Hidden in the Disruptions

Hello friends, I’m writing this from one of the most beautiful places that I know on earth, Grand Lake, Colorado, founded in 1879. Nestled in the Rocky Mountains it is Colorado’s largest body of natural water and is 389 feet deep and the small quaint town’s altitude is 8367 ft above sea level. As late as the 1930s people still arrived by stagecoach. This is a place that you can’t help but feel close to God, and not just because of the altitude. It is truly one of those places where you are immersed in the majesty and splendor of creation. And this year, thanks to a positive Covid test, it became the best and most amazing, place to quarantine. Being isolated from those I came to visit, while disappointing, has turned out to be a form of spiritual retreat and an amazing blessing. Its provided time to reflect on Annual Conference, allowed discernment of next steps for our work as Laity in the next year, and time to simply listen to the Holy Spirit.

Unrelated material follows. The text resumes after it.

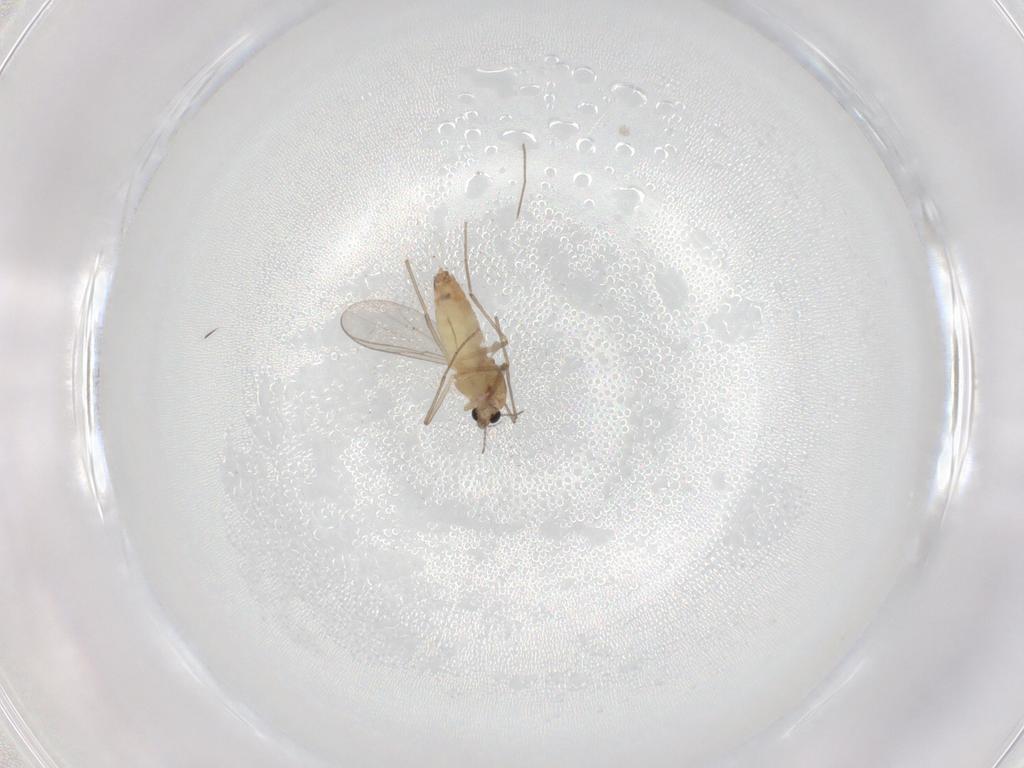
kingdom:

I think most of us left Annual Conference with a mixture of thoughts and emotions. The outcome from the Clergy session left us with a sense of brokenness and disappointment in contrast to the Laity session’s energy and hopefulness. We heard difficult realities about our Annual Conference’s clergy compensation and at the same time celebrated the amazing work in our local churches and districts that’s underway toward anti-racism. And we continue to wrestle with what it means to be called to be an inclusive church.

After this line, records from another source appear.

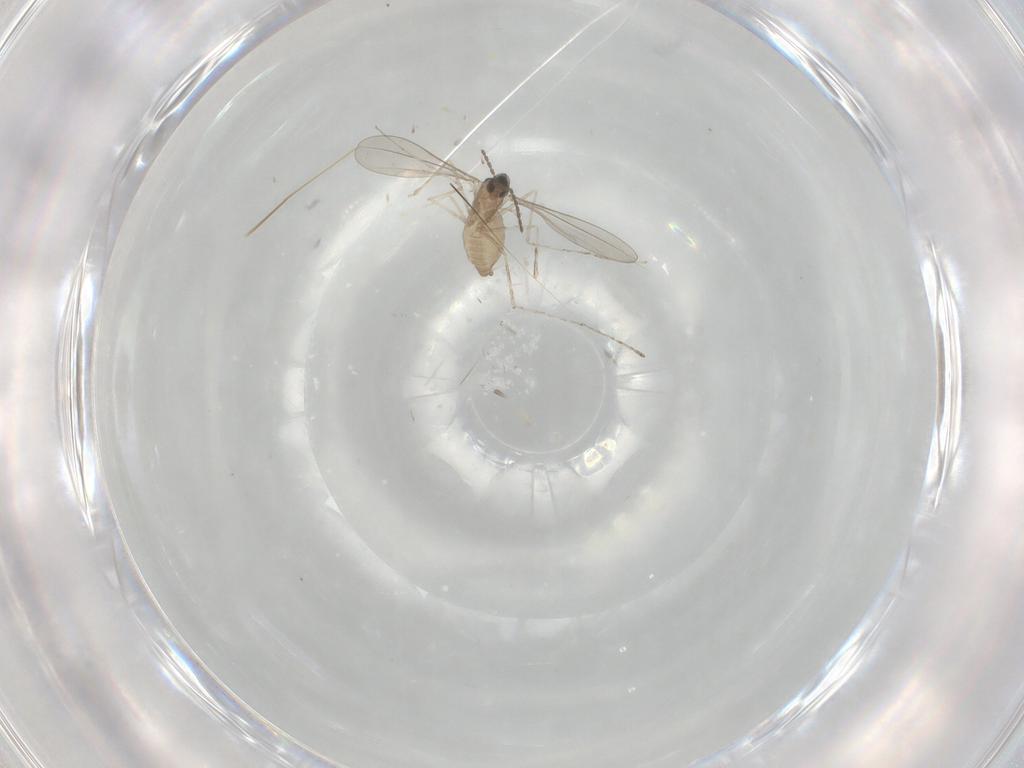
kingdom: Animalia
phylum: Arthropoda
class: Insecta
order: Diptera
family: Cecidomyiidae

I’m grateful for these contrasts in our Annual Conference and for the ‘disruptions’ they pose (if you haven’t heard Derrick Scott III’s comments from the opening plenary on disruptions – you need to – they are powerful). Through these disruptions we can chose to grow both personally and collectively as the body of Christ.

If you haven’t already, I hope you will find some time in the next few weeks for re-nourishment of your body, mind, and soul. And that you too, will seek the blessings hidden in the disruptions we face. Without them, we likely would stay with the status quo and to use a bit of physics - in a dynamic world, that leads to atrophy and decline. And that’s certainly not what God desires for us. We are called to be Christ followers – active people of faith, hope and love. May the love that knows no boundaries or can be overcome by any of life’s disruptions, be yours today and always!